══ Document text

2023 film by Yann Gozlan

Visions is a 2023 French psychological thriller film directed by Yann Gozlan. It stars Diane Kruger and Mathieu Kassovitz alongside Marta Nieto.

The film premiered on 24 August 2023 at the Angoulême Francophone Film Festival and was theatrically released in France by SND on 6 September 2023.

==Plot==
Estelle is an airline captain who lives with her protective husband Guillaume. Her seemingly perfect life spirals out of control when her former flame, Ana, reappears and she begins an affair with her.
When Ana suddenly disappears, she starts looking for her. At the same time, she is plagued by visions that interfere with her work as a pilot. When she causes a near-collision with another plane, blood is taken from her as part of the flight safety procedure. The results indicate anesthesia. Estelle suspects her husband of having sedated her and murdered Ana. Scraps of memory return, confirming this suspicion. She flees from the house and is hit by a car.

In hospital, the memory returns: after watching Ana having sex with another of her lovers, who is also the owner of the house, Estelle waited until the other women left the house. She discovers a camera that Ana had hidden to photograph her during her orgasm as part of her art work. Ana reacted condescendingly when Estelle confronted her. Estelle grabbed a stone and hit Ana's head, causing her death. When Estelle's husband arrived, he made the body disappear into the sea and injected her with an anesthetic, which has the side effect of causing memory lapses.

When Estelle realizes that she has accused her husband of a murder that she herself had committed, she reconciles with him and returns home with him from the hospital in a wheelchair.

════

### Work request 1
Return the passage of the text on the film Visions from "In hospital, the" to "causing memory lapses.", copied word for word.
### Work request 2
Answer these questions using the text on the film Visions:
(a) Who directed the film?
(b) At which festival did the film premiere?
(c) What did the results of Estelle's blood test indicate?

══ Data section

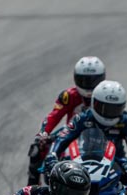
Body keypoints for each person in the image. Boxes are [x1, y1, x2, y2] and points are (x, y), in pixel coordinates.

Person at [43, 80, 127, 184]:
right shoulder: (82, 117)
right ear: (93, 102)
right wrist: (52, 155)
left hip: (116, 163)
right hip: (81, 159)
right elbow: (62, 138)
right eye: (104, 108)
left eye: (114, 109)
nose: (108, 113)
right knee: (54, 176)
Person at [27, 56, 106, 185]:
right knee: (37, 148)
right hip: (72, 133)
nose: (89, 84)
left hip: (102, 134)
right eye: (84, 80)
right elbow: (54, 115)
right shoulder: (68, 96)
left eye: (94, 80)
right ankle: (33, 188)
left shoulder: (106, 95)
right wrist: (44, 133)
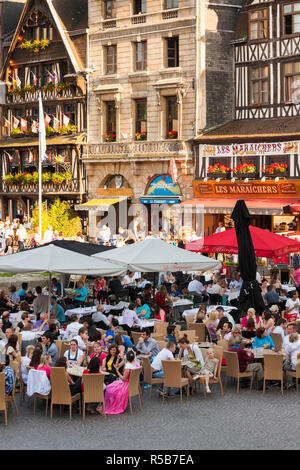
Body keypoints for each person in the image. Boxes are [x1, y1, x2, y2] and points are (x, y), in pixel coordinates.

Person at [103, 349, 139, 415]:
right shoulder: (137, 365)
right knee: (112, 386)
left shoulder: (127, 368)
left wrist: (117, 371)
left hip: (126, 385)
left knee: (109, 388)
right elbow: (119, 366)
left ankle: (110, 404)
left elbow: (123, 379)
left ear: (126, 357)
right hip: (133, 384)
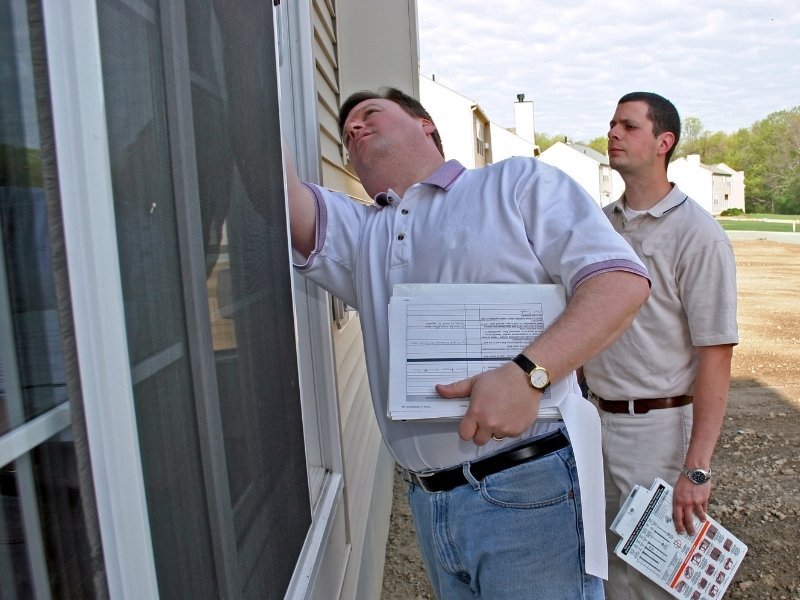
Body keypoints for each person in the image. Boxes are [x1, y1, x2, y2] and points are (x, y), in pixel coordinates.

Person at [286, 87, 651, 599]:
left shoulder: (516, 182)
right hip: (429, 498)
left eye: (371, 115)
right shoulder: (364, 232)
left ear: (425, 124)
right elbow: (281, 192)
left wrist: (530, 373)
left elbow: (619, 282)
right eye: (346, 133)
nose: (355, 130)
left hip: (529, 488)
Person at [582, 92, 738, 600]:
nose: (613, 134)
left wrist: (696, 468)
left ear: (663, 142)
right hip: (592, 423)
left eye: (628, 126)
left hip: (658, 431)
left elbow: (716, 354)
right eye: (611, 124)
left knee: (654, 580)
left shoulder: (699, 236)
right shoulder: (597, 226)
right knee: (602, 570)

════

### Task output 1
In hospital, the memory returns: after watching Ana having sex with another of her lovers, who is also the owner of the house, Estelle waited until the other women left the house. She discovers a camera that Ana had hidden to photograph her during her orgasm as part of her art work. Ana reacted condescendingly when Estelle confronted her. Estelle grabbed a stone and hit Ana's head, causing her death. When Estelle's husband arrived, he made the body disappear into the sea and injected her with an anesthetic, which has the side effect of causing memory lapses.

### Task output 2
(a) Yann Gozlan
(b) The Angoulême Francophone Film Festival
(c) Anesthesia